### Collected data
========================================================================
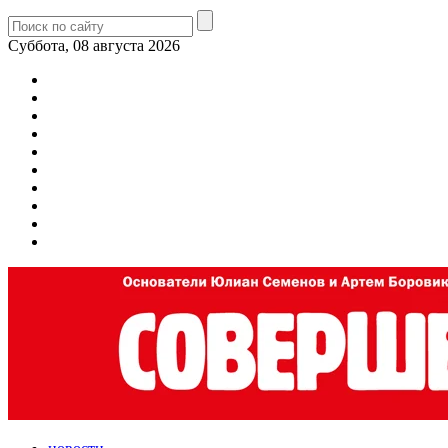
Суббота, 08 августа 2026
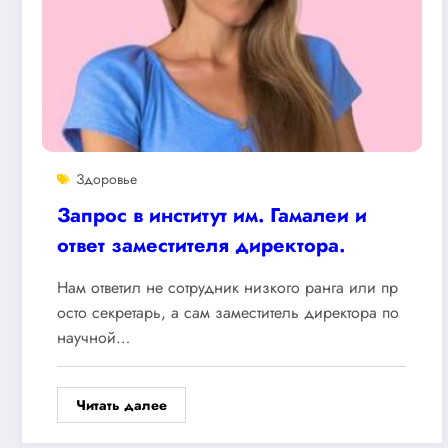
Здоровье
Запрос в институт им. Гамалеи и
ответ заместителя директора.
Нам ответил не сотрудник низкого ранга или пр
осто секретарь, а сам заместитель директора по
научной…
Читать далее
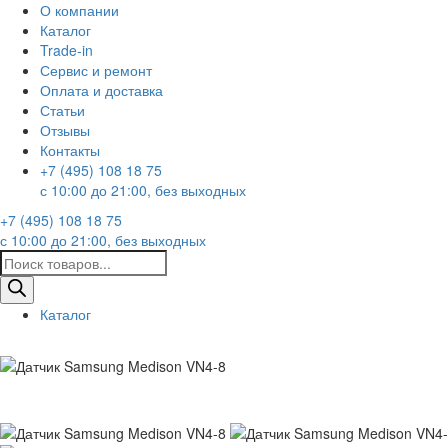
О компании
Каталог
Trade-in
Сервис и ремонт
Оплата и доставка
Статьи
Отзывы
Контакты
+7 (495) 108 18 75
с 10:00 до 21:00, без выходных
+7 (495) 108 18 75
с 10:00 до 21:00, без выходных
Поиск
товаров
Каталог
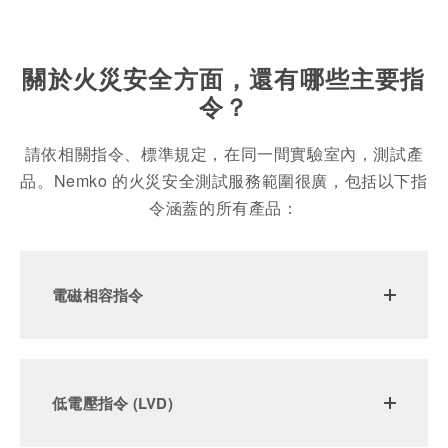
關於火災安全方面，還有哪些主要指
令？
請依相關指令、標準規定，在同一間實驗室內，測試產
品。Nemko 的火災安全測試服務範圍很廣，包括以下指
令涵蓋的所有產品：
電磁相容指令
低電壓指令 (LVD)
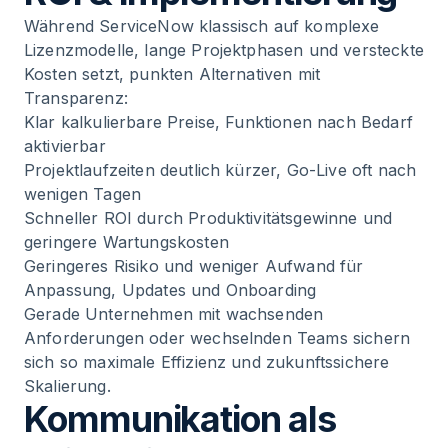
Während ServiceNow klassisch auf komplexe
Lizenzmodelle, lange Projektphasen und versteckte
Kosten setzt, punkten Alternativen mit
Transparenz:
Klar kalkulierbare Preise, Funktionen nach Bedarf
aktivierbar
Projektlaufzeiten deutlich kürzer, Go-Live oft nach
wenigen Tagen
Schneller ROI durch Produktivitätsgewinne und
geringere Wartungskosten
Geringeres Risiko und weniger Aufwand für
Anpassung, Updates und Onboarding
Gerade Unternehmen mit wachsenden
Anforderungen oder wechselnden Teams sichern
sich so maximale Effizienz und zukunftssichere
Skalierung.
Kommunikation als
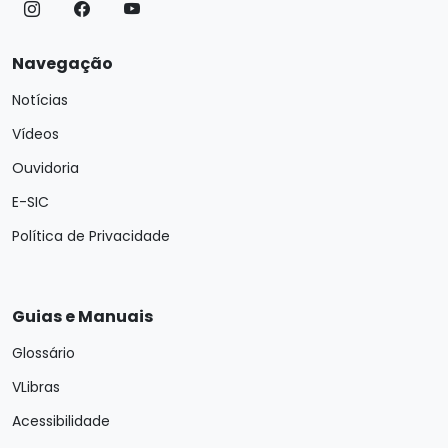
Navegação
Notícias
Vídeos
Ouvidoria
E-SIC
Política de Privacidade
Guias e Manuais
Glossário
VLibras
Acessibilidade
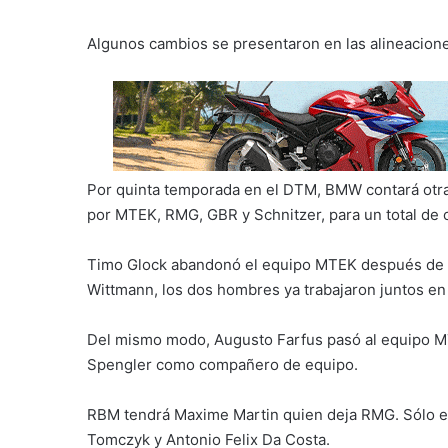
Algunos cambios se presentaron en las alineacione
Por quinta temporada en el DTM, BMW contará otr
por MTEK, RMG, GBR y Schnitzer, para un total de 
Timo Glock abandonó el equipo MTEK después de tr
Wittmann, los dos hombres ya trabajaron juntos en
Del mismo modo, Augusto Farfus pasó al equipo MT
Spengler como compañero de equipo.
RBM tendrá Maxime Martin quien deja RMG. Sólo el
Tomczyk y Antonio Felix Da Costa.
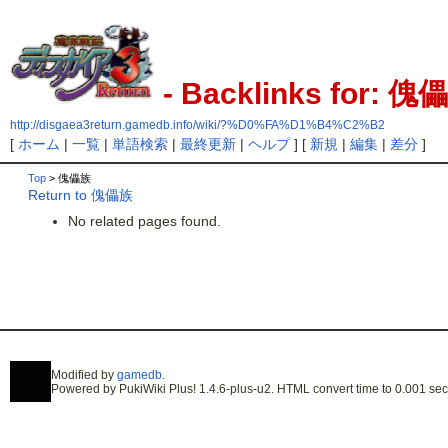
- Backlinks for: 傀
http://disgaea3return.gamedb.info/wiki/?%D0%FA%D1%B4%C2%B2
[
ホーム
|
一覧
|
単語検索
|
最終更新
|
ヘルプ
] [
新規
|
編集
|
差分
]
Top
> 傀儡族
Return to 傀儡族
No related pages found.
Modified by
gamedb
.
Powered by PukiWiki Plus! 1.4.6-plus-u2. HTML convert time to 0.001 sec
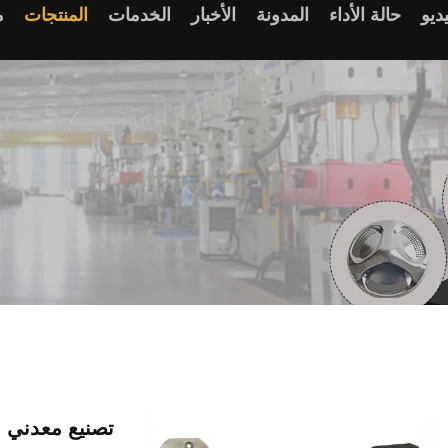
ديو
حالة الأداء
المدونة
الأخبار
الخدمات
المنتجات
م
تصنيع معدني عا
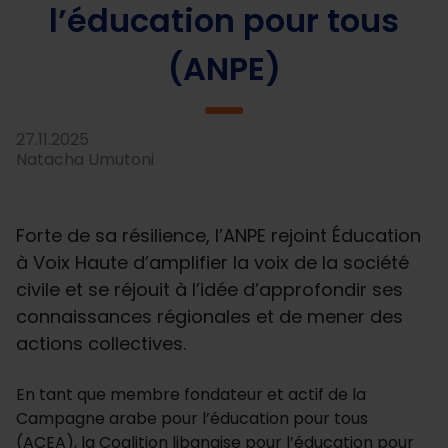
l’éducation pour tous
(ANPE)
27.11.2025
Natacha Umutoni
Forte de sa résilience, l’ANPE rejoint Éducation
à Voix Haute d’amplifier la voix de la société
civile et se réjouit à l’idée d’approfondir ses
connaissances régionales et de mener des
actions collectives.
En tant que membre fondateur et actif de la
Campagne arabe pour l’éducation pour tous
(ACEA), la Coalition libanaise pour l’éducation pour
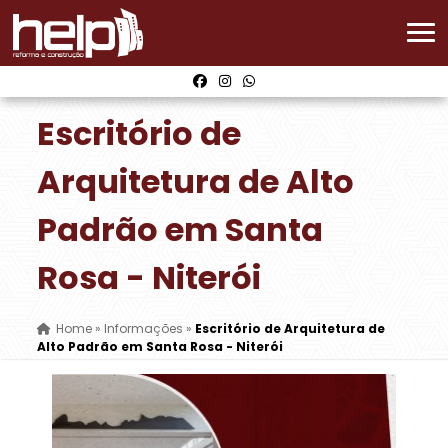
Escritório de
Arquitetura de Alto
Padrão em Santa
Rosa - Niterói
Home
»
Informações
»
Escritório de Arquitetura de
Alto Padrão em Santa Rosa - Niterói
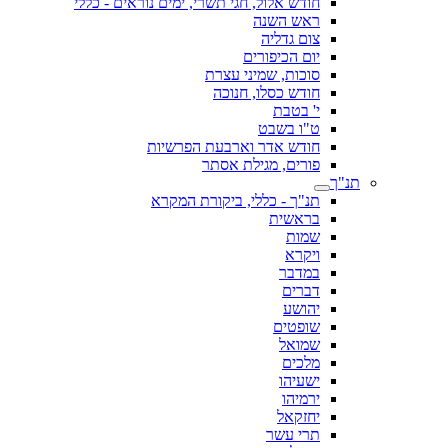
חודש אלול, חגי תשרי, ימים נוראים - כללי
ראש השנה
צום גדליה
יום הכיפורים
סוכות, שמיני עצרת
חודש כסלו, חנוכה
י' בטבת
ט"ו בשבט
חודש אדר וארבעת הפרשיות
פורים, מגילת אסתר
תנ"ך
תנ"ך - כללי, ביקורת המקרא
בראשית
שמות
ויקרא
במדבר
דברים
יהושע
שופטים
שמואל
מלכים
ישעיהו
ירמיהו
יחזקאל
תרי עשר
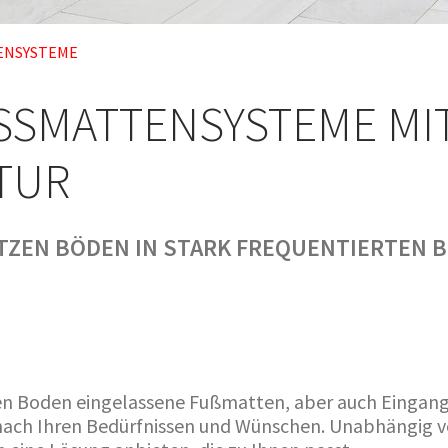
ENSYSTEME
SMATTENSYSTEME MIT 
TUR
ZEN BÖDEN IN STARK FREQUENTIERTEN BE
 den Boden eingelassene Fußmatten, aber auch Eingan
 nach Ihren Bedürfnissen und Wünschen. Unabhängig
========================================================================
### Aim of the exercise
Report every line in the rows above that contains the string "MTEK", copying each line in full. Treat uppercase and lowercase as different.

### Result below
por MTEK, RMG, GBR y Schnitzer, para un total de 
Timo Glock abandonó el equipo MTEK después de tr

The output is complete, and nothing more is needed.